Perhaps someone short of financial sense thought that allowing the private lending institutions to participate in the salary deduction scheme would be helpful to the teachers. Now we have a situation where deductions are made even before salaries are earned. A large portion of our teaching force is in imminent danger of bankruptcy.

The situation requires some tough love. The salary deduction scheme must be abolished and private lending institutions banished from the list of entities that may participate in this. Some financial literacy program must be devised for the teachers and they should be actively dissuaded from borrowing beyond their means.

If DepEd could not administer the tough love, then Congress should step in and enforce the prudential elements of the Magna Carta for Public School Teachers with tougher legislation.

Probable Cause

The Home Development Mutual Fund (HDMF), also known as Pag-IBIG Fund, wrote to clarify some points made in a previous column (‘Delay’, April 10, 2018). The column cited the case of Delfin Lee to illustrate the “inordinate delay” plaguing judicial proceedings. Lee has been detained in a Pampanga jail since 2014 on charges of syndicated estafa, a non-bailable offense.

HDMF denies that agency ever admitted that Lee did not defraud it of P6.4 billion. It has not filed a separate collection suit because the offense is deemed subsumed under the criminal case now pending.

The January 12, 2012 decision of the Makati Trial Court ruled that it was the HDMF that is guilty of being in breach of its contract with Lee’s Globe Asiatique. That decision was upheld by the Court of Appeals. The Supreme Court, however, issued a restraining order against the ruling of the inferior courts while it reviewed the case. HDMF interprets the restraining order as a finding of probable cause. 

HDMF points out that proceedings at the level of the Pampanga trial court have been going on with regular bi-monthly hearings. The petitions for early resolution were filed by Lee before the Supreme Court and not before the trial court. Therefore, HDMF concludes, there is no case here for “inordinate delay.”

The implication here seems to be that if it is the Supreme Court that takes its time ruling on a case, the delay cannot be deemed “inordinate.” That must be the practice.

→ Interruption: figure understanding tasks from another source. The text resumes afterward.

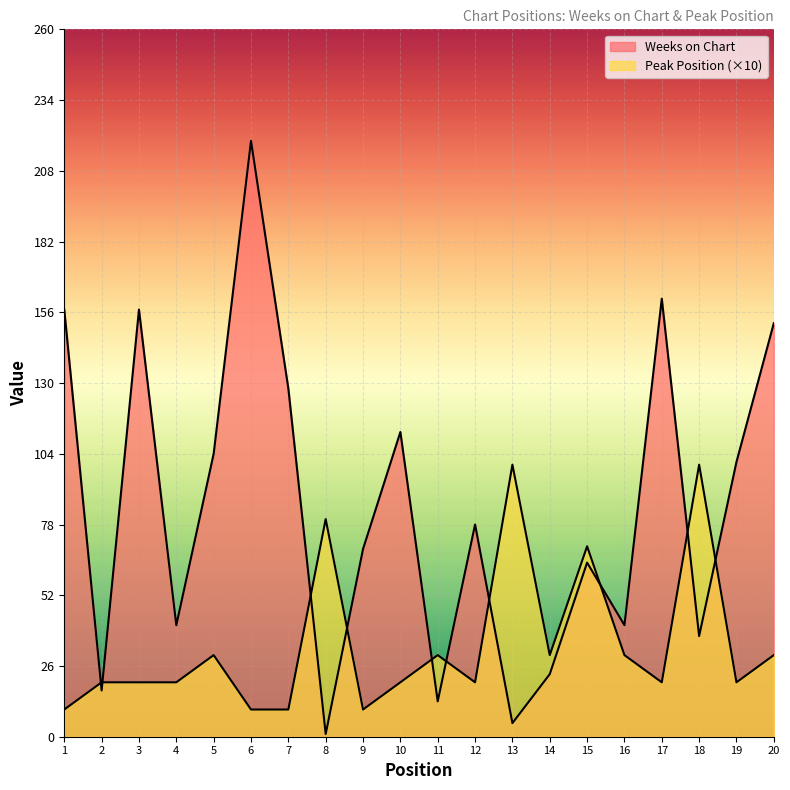

True or false: Weeks on Chart and Peak Position intersect in this chart.

True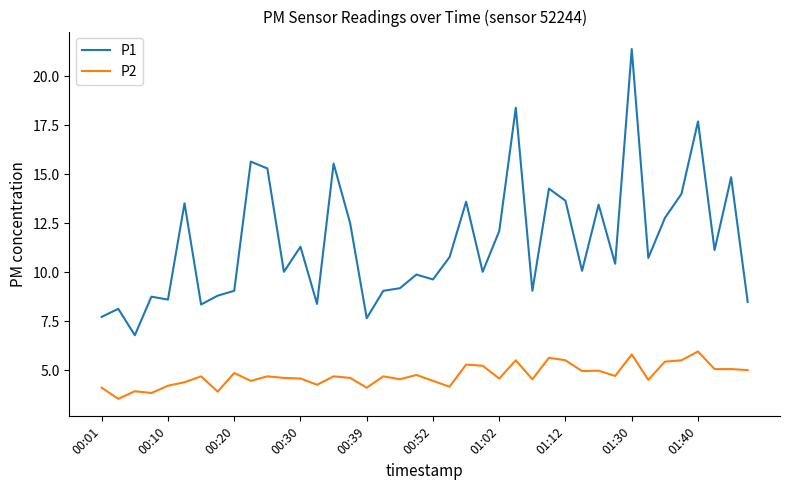

Does the chart have visible grid lines?

No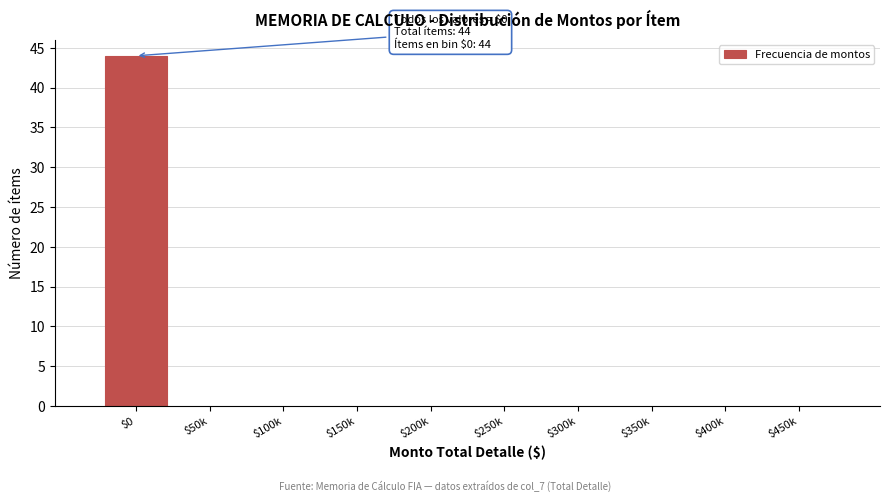

What is the sum of all values?

44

Although Delfin Lee’s syndicated estafa case is being heard at the Pampanga court, he seems to be pinning his hopes on the ruling of the Makati court that was affirmed by the Court of Appeals. It is this ruling that is the subject of a temporary restraining order issued by the Supreme Court. There is no benchmark, as far as the High Tribunal is concerned, on how temporary a temporary restraining order might be. 

True, the HDMF is supposed to exhaust all legal means to keep its case against Lee alive. This is why so many cases like this one end up in the Supreme Court. There, because of the sheer volume of cases needing the magistrates’ attention, they end up gathering much dust.